1. "Simplify and clarify." 
  • Get everyone on the same page. Share common language. For example, do you call your primary pick-and-roll defense HEDGE, SHOW, or FAKE TRAP? What kind of idiot calls it FAKE TRAP (Coach K)? 
  • We called a 2-1-2 zone "FIVE" because it looks like a die. 
  • Be "performance-focused, feedback-rich." Ask players to explain the what and why.
  • Kevin Eastman counsels, "Know your NOs." (E.g. no middle, no dribble penetration, no uncontested shots)
2. "Fight for your culture every day." - Doc Rivers 
  • What's important to your culture? Specify. Collaborate, appreciate teammates. Don't ASSUME. Praise desired behaviors. 
  • TIA. Teamwork, improvement, accountability.  
  • "It's the scoreboard not the scorebook." Don't be a STAT HUN. 
  • This is who we are; that is not who we are. "Humble in victory, gracious in defeat."
  • Help kids make memories. 
3. "Develop great habits." Make it easy to do the right thing. 
  • "We make our habits and our habits make us." 
  • Study the formation and maintenance of habits. "Atomic Habits" by James Clear. 
  • Consciously build your day
  • Commit to learning, reading, film study every day. 
  • Track your habits. "Winners are trackers." ("The Compound Effect")
  • Ask players what book they are reading. 
4. "Possession and possessions."
  • Be opportunistic. 
  • Win this possession.
  • A game is the sum of individual possessions. 
  • Use actions that are hard to defend...pick-and-roll, ball reversal, hard cutting. 
  • Can you play harder for longer than your opponent? 
5. "Be good at what you do a lot." Pick a couple of key metrics for our team. 
  • Define as a team what we're going to excel at. 
  • Offensively, limit turnovers ("the ball is gold") and take good shots. 
  • Quality teams get more assists. "The quality of the pass relates to the quality of the shot."
  • No easy baskets - define transition D responsibilities and clear PnR defensive technique.

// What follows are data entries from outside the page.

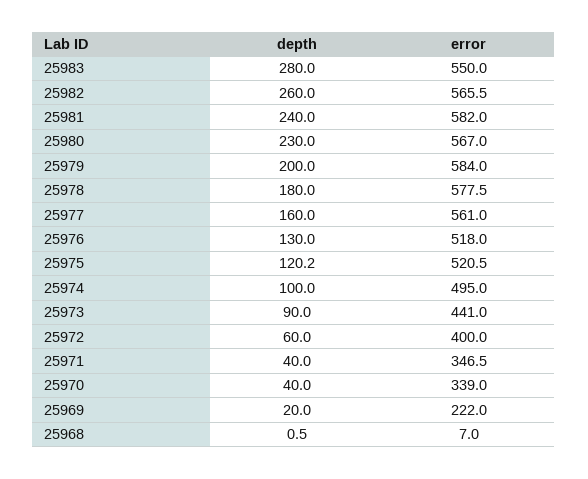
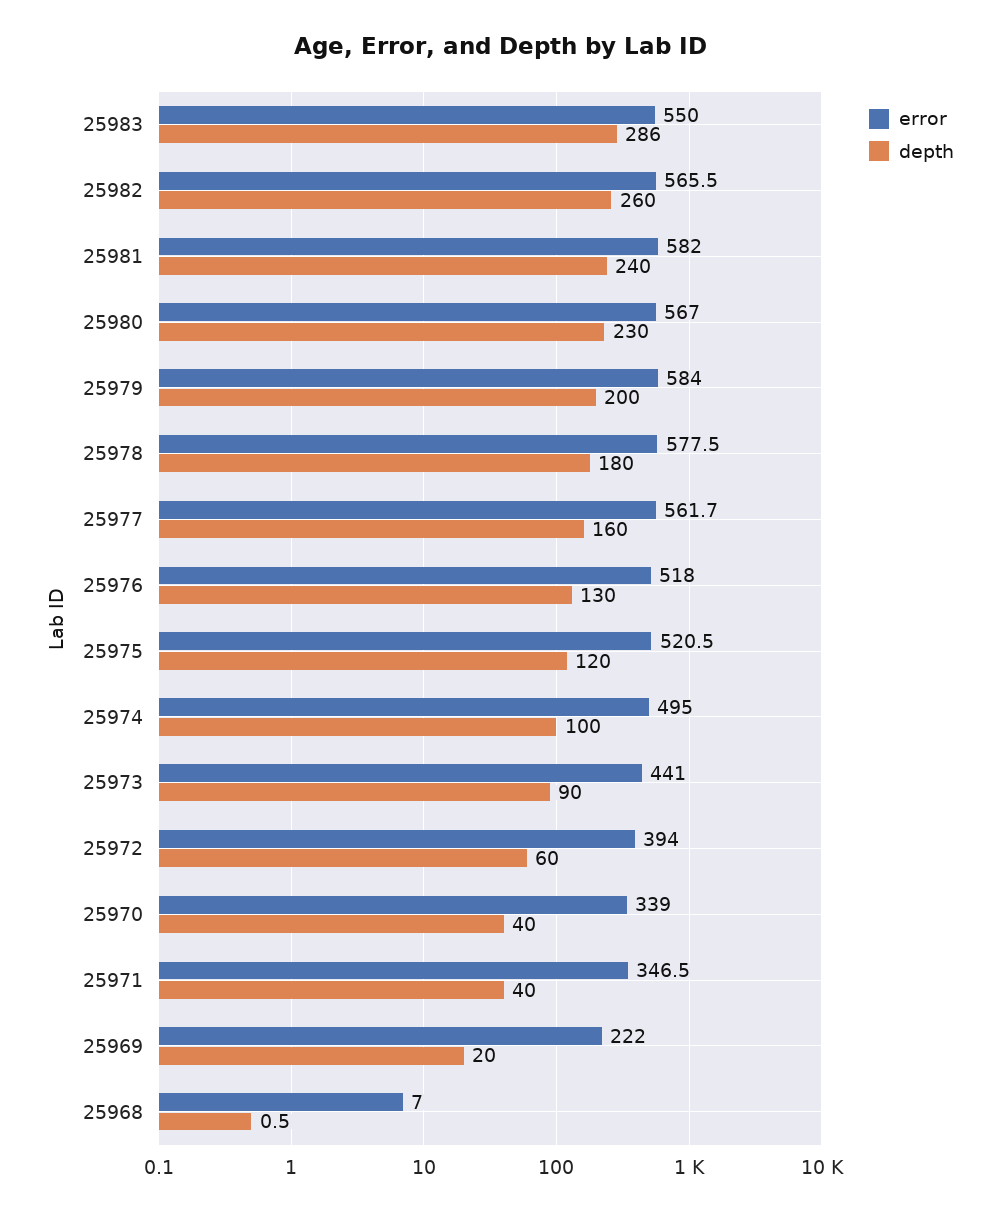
  {
    "depth": {
-     "25983": 280,
+     "25983": 286,
      "25982": 260,
      "25981": 240,
      "25980": 230,
      "25979": 200,
      "25978": 180,
      "25977": 160,
      "25976": 130,
-     "25975": 120.2,
+     "25975": 120,
      "25974": 100,
      "25973": 90,
      "25972": 60,
      "25971": 40,
      "25970": 40,
      "25969": 20,
      "25968": 0.5
    },
    "error": {
      "25983": 550,
      "25982": 565.5,
      "25981": 582,
      "25980": 567,
      "25979": 584,
      "25978": 577.5,
-     "25977": 561,
+     "25977": 561.7,
      "25976": 518,
      "25975": 520.5,
      "25974": 495,
      "25973": 441,
-     "25972": 400,
+     "25972": 394,
      "25971": 346.5,
      "25970": 339,
      "25969": 222,
      "25968": 7
    }
  }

Better to have two good techniques than six bad ones. 
6. "Fall in love with easy." Make the game easier for yourself and for teammates. 
  • Teamwork (communication, ball, and player movement).
  • The best players make everyone around them better. 
  • ROB shots - Range, Open, Balance. Nobody's good enough to overcome poor shot selection. Shot selection is the quickest path to immediate improvement. "Get 7s."
  • I see summer video with players concerned mostly about their scoring not the team. 
  • "Don't play in the traffic." 
7. "Every good team can apply and withstand pressure." 
  • Break pressure with the goal of scoring off advantage. 
  • Make practice hard so games are easy.
  • Practice advantage-disadvantage.
  • Affords scrimmage opportunity and conditioning. 
8. "Raise your basketball IQ." 
  • Study great players. Mason Waters has great player breakdowns on YouTube
  • Study great coaches. Billy Donovan's "95" - what are you doing the 95% of the time you don't have the ball? 
  • Devote part of every day to studying video (Watching is not study. Consider building each day's study around a theme.). 
  • Build a video clip library (e.g. with a spreadsheet on Google Drive). Share clips with players. 
9. "Everybody needs coaching; nobody needs abuse." 
  • "What does it feel like to play for me?"
  • Relationships are always a priority. 
  • Everyone can choose to be a great teammate. Examples from Teammates Matter
  • "Speaking Greatness" (Rod Olson). What we say and how we say it. "That's good but" is different than "That's good AND..." 
  • "Never be a child's last coach." 
10. "Match roles to your people."

  • Embrace your role because you can excel in your role and vice versa. 
  • Most players are complementary players in every league. 
  • "There is always a pecking order." - Eric Spoelstra
  • Develop players for roles (they can expand their role from stopper, rebounder) during their development. A limited player may carve out minutes by excelling in that role (e.g. stopper). 
Lagniappe: Via Radius Athletics (Rip Screen) via Leicester HS


Lagniappe 2: Celtics Ball Movement



What has Brown done for you lately? 




Assists make everyone happy. 

Lagniappe 3: Find the leader. Last summer we were playing a game and a group of boys was waiting to come on the court. They encroached onto the court and were dribbling basketballs during the game. I went over to one who "looked" like a leader. I asked him as  LEADER OF HIS TEAM (politely) to get his teammates to respect the game and the girls. It worked that time.